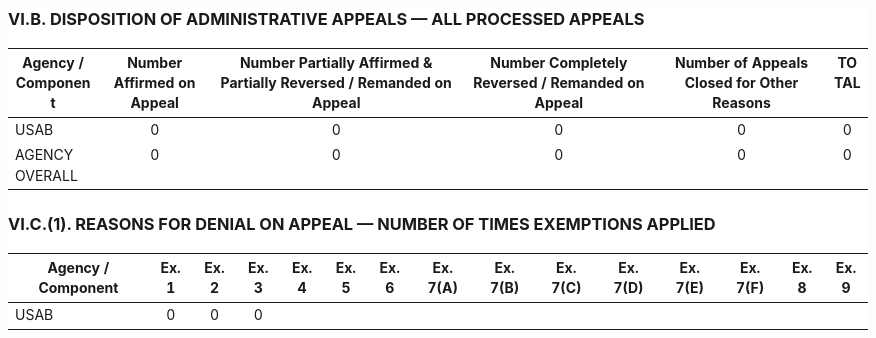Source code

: 
### VI.B.  DISPOSITION OF ADMINISTRATIVE APPEALS — ALL PROCESSED APPEALS

<table class="usa-table">
  <thead>
    <tr>
      <th scope="col">Agency / Component</th>
      <th scope="col">Number Affirmed on Appeal</th>
      <th scope="col">Number Partially Affirmed & Partially Reversed / Remanded on Appeal</th>
      <th scope="col">Number Completely Reversed / Remanded on Appeal</th>
      <th scope="col">Number of Appeals Closed for Other Reasons</th>
      <th scope="col">TOTAL</th>
    </tr>
  </thead>
  <tbody>
    <tr>
      <td scope="row"> USAB </td>
      <td style="text-align: center;"> 0 </td>
      <td style="text-align: center;"> 0 </td>
      <td style="text-align: center;"> 0 </td>
      <td style="text-align: center;"> 0 </td>
      <td style="text-align: center;"> 0 </td>
    </tr>
    <tr>
      <td scope="row"> AGENCY OVERALL </td>
      <td style="text-align: center;"> 0 </td>
      <td style="text-align: center;"> 0 </td>
      <td style="text-align: center;"> 0 </td>
      <td style="text-align: center;"> 0 </td>
      <td style="text-align: center;"> 0 </td>
    </tr>
  </tbody>
</table>

### VI.C.(1).  REASONS FOR DENIAL ON APPEAL — NUMBER OF TIMES EXEMPTIONS APPLIED

<table class="usa-table">
  <thead>
    <tr>
      <th scope="col">Agency / Component</th>
      <th scope="col">Ex. 1</th>
      <th scope="col">Ex. 2</th>
      <th scope="col">Ex. 3</th>
      <th scope="col">Ex. 4</th>
      <th scope="col">Ex. 5</th>
      <th scope="col">Ex. 6</th>
      <th scope="col">Ex. 7(A)</th>
      <th scope="col">Ex. 7(B)</th>
      <th scope="col">Ex. 7(C)</th>
      <th scope="col">Ex. 7(D)</th>
      <th scope="col">Ex. 7(E)</th>
      <th scope="col">Ex. 7(F)</th>
      <th scope="col">Ex. 8</th>
      <th scope="col">Ex. 9</th>
    </tr>
  </thead>
  <tbody>
    <tr>
      <td scope="row"> USAB </td>
      <td style="text-align: center;"> 0 </td>
      <td style="text-align: center;"> 0 </td>
      <td style="text-align: center;"> 0 </td>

Required work: Reproduce all of the material above character for character, and leave the pictures out of your answer.

Exercise answer:
Source code

: 
### VI.B.  DISPOSITION OF ADMINISTRATIVE APPEALS — ALL PROCESSED APPEALS

<table class="usa-table">
  <thead>
    <tr>
      <th scope="col">Agency / Component</th>
      <th scope="col">Number Affirmed on Appeal</th>
      <th scope="col">Number Partially Affirmed & Partially Reversed / Remanded on Appeal</th>
      <th scope="col">Number Completely Reversed / Remanded on Appeal</th>
      <th scope="col">Number of Appeals Closed for Other Reasons</th>
      <th scope="col">TOTAL</th>
    </tr>
  </thead>
  <tbody>
    <tr>
      <td scope="row"> USAB </td>
      <td style="text-align: center;"> 0 </td>
      <td style="text-align: center;"> 0 </td>
      <td style="text-align: center;"> 0 </td>
      <td style="text-align: center;"> 0 </td>
      <td style="text-align: center;"> 0 </td>
    </tr>
    <tr>
      <td scope="row"> AGENCY OVERALL </td>
      <td style="text-align: center;"> 0 </td>
      <td style="text-align: center;"> 0 </td>
      <td style="text-align: center;"> 0 </td>
      <td style="text-align: center;"> 0 </td>
      <td style="text-align: center;"> 0 </td>
    </tr>
  </tbody>
</table>

### VI.C.(1).  REASONS FOR DENIAL ON APPEAL — NUMBER OF TIMES EXEMPTIONS APPLIED

<table class="usa-table">
  <thead>
    <tr>
      <th scope="col">Agency / Component</th>
      <th scope="col">Ex. 1</th>
      <th scope="col">Ex. 2</th>
      <th scope="col">Ex. 3</th>
      <th scope="col">Ex. 4</th>
      <th scope="col">Ex. 5</th>
      <th scope="col">Ex. 6</th>
      <th scope="col">Ex. 7(A)</th>
      <th scope="col">Ex. 7(B)</th>
      <th scope="col">Ex. 7(C)</th>
      <th scope="col">Ex. 7(D)</th>
      <th scope="col">Ex. 7(E)</th>
      <th scope="col">Ex. 7(F)</th>
      <th scope="col">Ex. 8</th>
      <th scope="col">Ex. 9</th>
    </tr>
  </thead>
  <tbody>
    <tr>
      <td scope="row"> USAB </td>
      <td style="text-align: center;"> 0 </td>
      <td style="text-align: center;"> 0 </td>
      <td style="text-align: center;"> 0 </td>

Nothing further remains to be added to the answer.